Records to process →
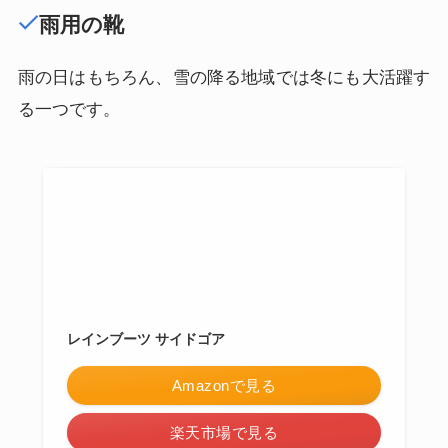
雨用の靴
雨の日はもちろん、雪の降る地域では冬にも大活躍す
る一つです。
レインブーツ サイドゴア
Amazonで見る
楽天市場で見る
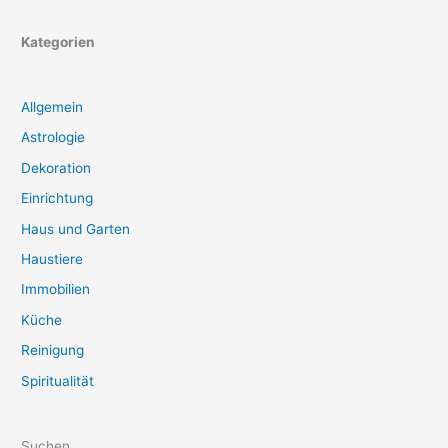
Kategorien
Allgemein
Astrologie
Dekoration
Einrichtung
Haus und Garten
Haustiere
Immobilien
Küche
Reinigung
Spiritualität
Suchen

Task prompt →
Quote every record above exactly, leaving out the pictures.

Written reply →
雨用の靴
雨の日はもちろん、雪の降る地域では冬にも大活躍す
る一つです。
レインブーツ サイドゴア
Amazonで見る
楽天市場で見る
Kategorien
Allgemein
Astrologie
Dekoration
Einrichtung
Haus und Garten
Haustiere
Immobilien
Küche
Reinigung
Spiritualität
Suchen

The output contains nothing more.